§ Task list
1. According to the notice about the music for the Henry the Fifth production, how many singers were engaged?
2. In the listing, copy out the lines word for word, beginning at the line that has "They are 18.29 feet apart." and stopping after the final line of the listing.

The music, under the direction of Mr. Isaacson, has been, in part, selected from such ancient airs as remain to us of, or anterior to, the date of Henry the Fifth, and, in part, composed to accord with the same period. The “Song on the Victory of Agincourt,” published at the end of Sir Harris Nicholas’s interesting narrative, and introduced in the admirable work entitled “Popular Music of the Olden Time,” by W. Chappell, F.S.A., is sung by the boy choristers in the Episode. The “Chanson Roland,” to be found in the above-named work, is also given by the entire chorus in the same scene. The Hymn of Thanksgiving, at the end of the fourth act, is supposed to be as old as A.D. 1310. To give effect to the music, fifty singers have been engaged.

As the term of my management is now drawing to a close, I may, perhaps, be permitted, in a few words, to express my thanks for the support and encouragement I have received. While endeavouring, to the best of my ability and judgment, to uphold the interests of the drama in its most exalted form, I may conscientiously assert, that I have been animated by no selfish or commercial spirit. An enthusiast in the art to which my life has been devoted, I have always entertained a deeply-rooted conviction that the plan I have pursued for many seasons, might, in due time, under fostering care, render the Stage productive of much benefit to society at large. Impressed with a belief that the genius of Shakespeare soars above all rivalry, that he is the most marvellous writer the world has ever known, and that his works contain stores of wisdom, intellectual and moral, I cannot but hope that one who has toiled for so many years, in admiring sincerity, to spread abroad amongst the multitude these invaluable gems, may, at least, be considered as an honest labourer, adding his mite to the great cause of civilisation and educational progress.

§ Supplied records
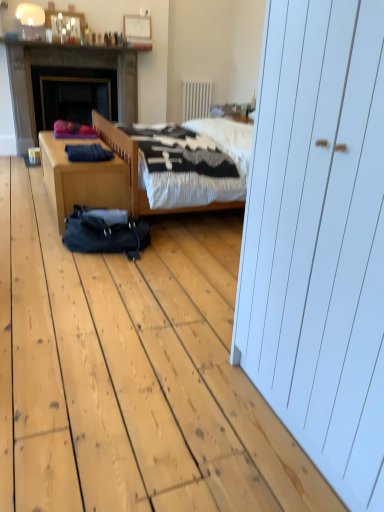
At what (x,y) coordinates should I click in order to perform the action: click on black fabric sleeping bag at center. Please return your answer as a coordinate pair (x, y). The width and height of the screenshot is (384, 512). Looking at the image, I should click on (105, 232).

Measure the distance between point (x=193, y=112) and camera.

They are 18.29 feet apart.

Describe the element at coordinates (196, 99) in the screenshot. I see `white textured radiator at upper center` at that location.

The width and height of the screenshot is (384, 512). What do you see at coordinates (82, 179) in the screenshot? I see `wooden desk at lower left` at bounding box center [82, 179].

§ Answers to the problems
1. Fifty singers.

2.
They are 18.29 feet apart.

Describe the element at coordinates (196, 99) in the screenshot. I see `white textured radiator at upper center` at that location.

The width and height of the screenshot is (384, 512). What do you see at coordinates (82, 179) in the screenshot? I see `wooden desk at lower left` at bounding box center [82, 179].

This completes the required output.